1. Inzucchi SE, Bergenstahl RM, Buse JB, et al. Management of hyperglycemia in type 2 diabetes: a patient-centered approach. Diabetes Care. Published online ahead of print. April 19, 2012.
2. Nathan DM, Buse JB, Davidson MB, et al. Management of hyperglycaemia in type 2 diabetes: a consensus algorithm for the initiation and adjustment of therapy. A consensus statement from the American Diabetes Association and the European Association for the Study of Diabetes. Diabetologia. 2006;49:1711-1721.
3. Jellinger PS, Davidson JA, Blonde L, et al. Road maps to achieve glycemic control in type 2 diabetes mellitus: ACE/AACE Diabetes Road Map Task Force. Endocr Pract. 2007;13:260-268.

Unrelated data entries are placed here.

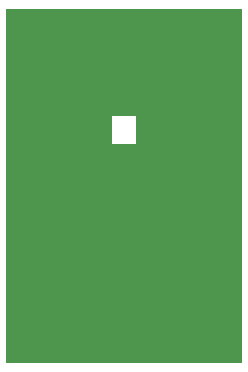
<source format=gbr>
%FSLAX44Y44*%
%MOMM*%
%ADD10C,5.0000*%
%LPD*%
G36*
G01*
X00002000Y00002000D02*
X00202000Y00002000D01*
X00202000Y00302000D01*
X00002000Y00302000D01*
X00002000Y00002000D01*
D02*
G37*
D10*
X00047000Y00040000D03*
D10*
X00157000Y00040000D03*
%LPC*%
G36*
G01*
X00091900Y00187350D02*
X00111800Y00187350D01*
X00111800Y00211450D01*
X00091900Y00211450D01*
X00091900Y00187350D01*
D02*
G37*
M02*

</source>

4. The Action to Control Cardiovascular Risk in Diabetes (ACCORD) Study Group. Effects of intensive glucose lowering in type 2 diabetes. N Engl J Med. 2008;358:2545-2559.
5. The ADVANCE Collaborative Group. Intensive blood glucose control and vascular outcomes in patients with type 2 diabetes. N Engl J Med. 2008;358:2560-2572.
6. Duckworth W, Abraira C, Moritz T, et al. Glucose control and vascular complications in veterans with type 2 diabetes. N Engl J Med. 2009;360:129-139.
7. DeFronzo RA, Abdul-Ghani MA. Clinical review: preservation of β-cell function: the key to diabetes prevention. J Clin Endocrinol Metab. 2011;96:2354-2366.